Back to our story. Time passes. I’m twenty-five years old and looking through CDs at Mondo Kims. To be specific, I was looking through the Spoken Word section. That’s where the comedy CDs are, but also some things that the staff of Kim’s doesn’t really know what to do with. And suddenly I came across a CD that said “Spook Along with Zacherley.”
I hadn’t thought about Zacherley in over a decade. I snatched it up and brought it home and plopped it into the CD player. It was hilarious.
There’s two kinds of songs on Spook Along with Zacherley. The first (and more common) kind of song was a kind of goofy monster a go-go tune. The second kind of song is pretty much the same, but maybe more of a spoken-word piece with musical accompaniment. Either way, there are a lot of stupid puns, lotsa goofy horror imagery, and frequent outbursts of demented Zacherley laughter. Whenever he signed off, he yelled “Good night, Whatever you are!”
There is a whole genre of monster a go-go music, and it’s mostly shitty but great. I’ve heard a lot of this stuff, and here’s the formula—write a generic rhythm and blues or surf tune, add some ghoulish cackling or the odd lyric about . . . you know, horror and stuff, and call it “The Mummy’s Finger” or “Swamp Zombie” or something. Modern attempts at doing this sort of thing are execrable at best, but it was popular back in the day. The most famous, of course, is Bobby “Boris” Pickett, who made his name by singing the Monster Mash.
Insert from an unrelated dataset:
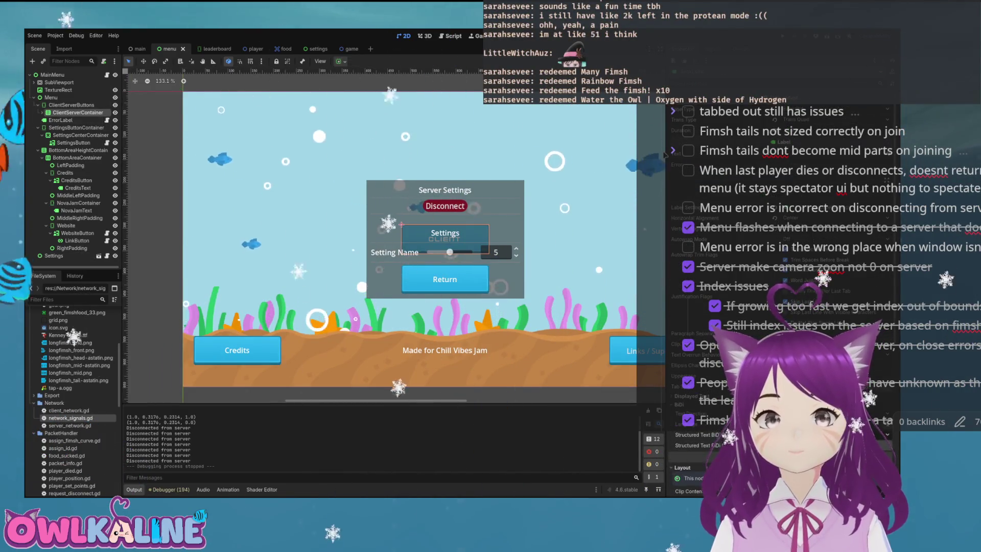
key(Right)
For a couple of years in the early 1960s, monsters were the shit. Famous Monsters, a periodical devoted to famous monsters, printed issue after issue of monster content. The Munsters and the Addams Family ruled the airwaves. Teenagers flocked to horror movies, still expecting to see more than one movie. Hollywood ground out B-movies to show before the main feature. They didn’t always make a ton of sense, but there was usually a guy in a rubber suit. Thanks to modern technology, a lot of these are preserved to this day. And just like psych bands used to put their weird freak-out stuff on the B-side of 7” singles, B-movies were often brief and nearly incomprehensible.
Horror films shifted over time from stuff like Dracula to films about giant atomic creatures. By the 1960s, American society was pretty fucking precocious, and the Hollywoodoids holding the purse strings understood they were out of touch. They started throwing money at filmmakers, saying “look, we don’t know what the fuck is happening, just make some hippie shit on the cheap, all right?” American horror began shrinking. In England, Hammer Horror began reviving monsters in films like Lust for a Vampire and Frankenstein Created Woman, featuring far-out dudes and groovy chicks in period costume. Horror films gradually became very different.
Against all odds, Zacherley still makes appearances today. He’s in his early eighties, but seems to be doing all right. Let’s hope he’s still having a good time. I listen to his album every Halloween. I recommend that you do so as well.